Job item:
From the line with "[69,107,203,122] Alpha, maybe" through the line with "[69,255,840,271] // Install", inclusive, return each line of the data below exactly and leave the rest out.

Provided records:
* * * *

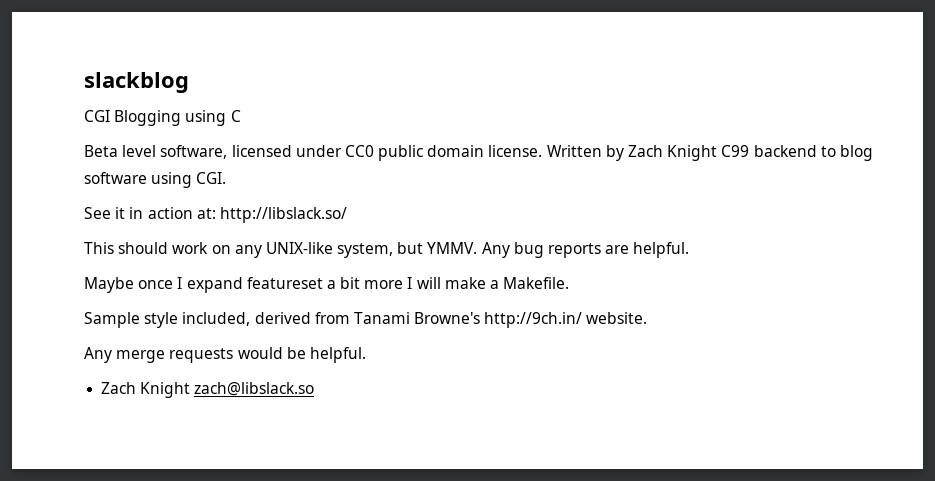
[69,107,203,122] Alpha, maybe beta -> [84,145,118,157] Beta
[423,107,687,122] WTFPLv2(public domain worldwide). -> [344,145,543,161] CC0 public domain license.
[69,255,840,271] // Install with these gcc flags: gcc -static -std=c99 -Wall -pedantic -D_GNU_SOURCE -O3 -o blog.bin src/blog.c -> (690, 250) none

* * * *

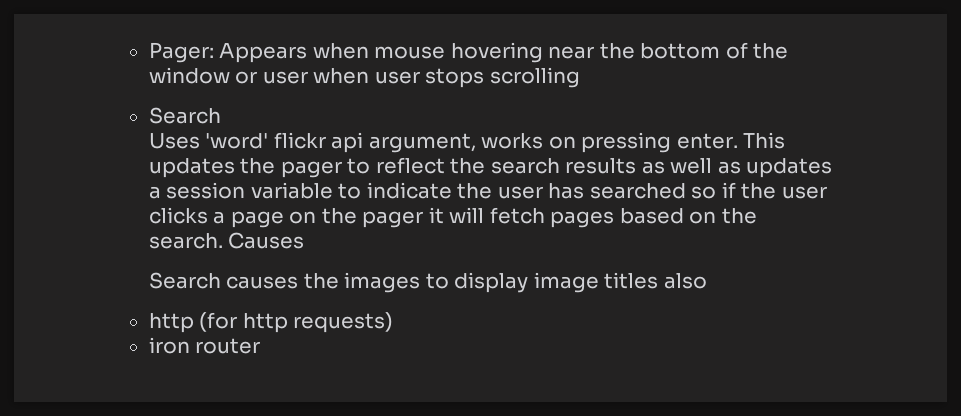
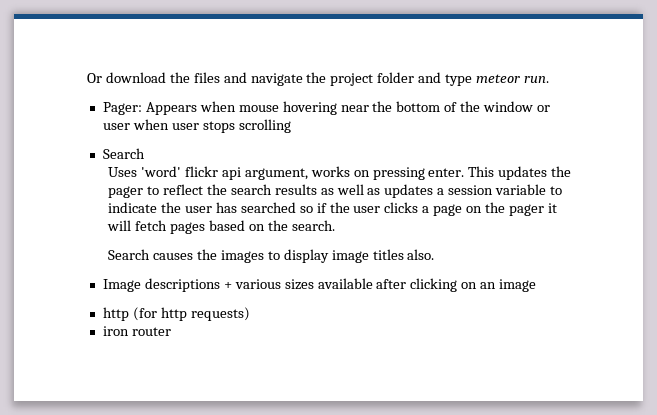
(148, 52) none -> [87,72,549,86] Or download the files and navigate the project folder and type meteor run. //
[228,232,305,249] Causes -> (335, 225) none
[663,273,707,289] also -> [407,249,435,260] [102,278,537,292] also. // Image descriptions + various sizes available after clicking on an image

* * * *

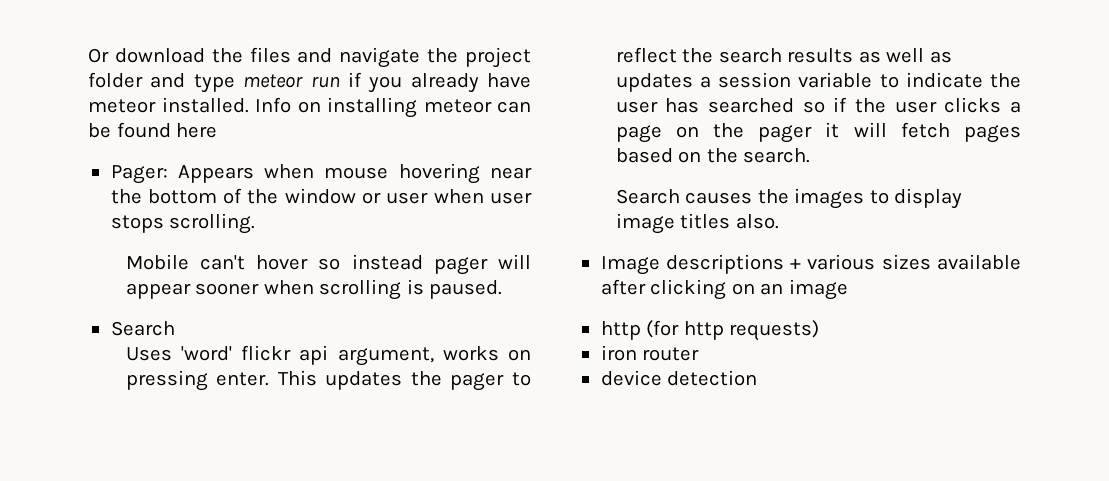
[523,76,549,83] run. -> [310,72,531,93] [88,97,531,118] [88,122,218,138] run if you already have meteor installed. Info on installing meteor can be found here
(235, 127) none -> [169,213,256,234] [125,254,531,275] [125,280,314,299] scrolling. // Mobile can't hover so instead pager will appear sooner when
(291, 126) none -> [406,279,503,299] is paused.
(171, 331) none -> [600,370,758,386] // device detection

* * * *

Exercise result:
[69,107,203,122] Alpha, maybe beta -> [84,145,118,157] Beta
[423,107,687,122] WTFPLv2(public domain worldwide). -> [344,145,543,161] CC0 public domain license.
[69,255,840,271] // Install with these gcc flags: gcc -static -std=c99 -Wall -pedantic -D_GNU_SOURCE -O3 -o blog.bin src/blog.c -> (690, 250) none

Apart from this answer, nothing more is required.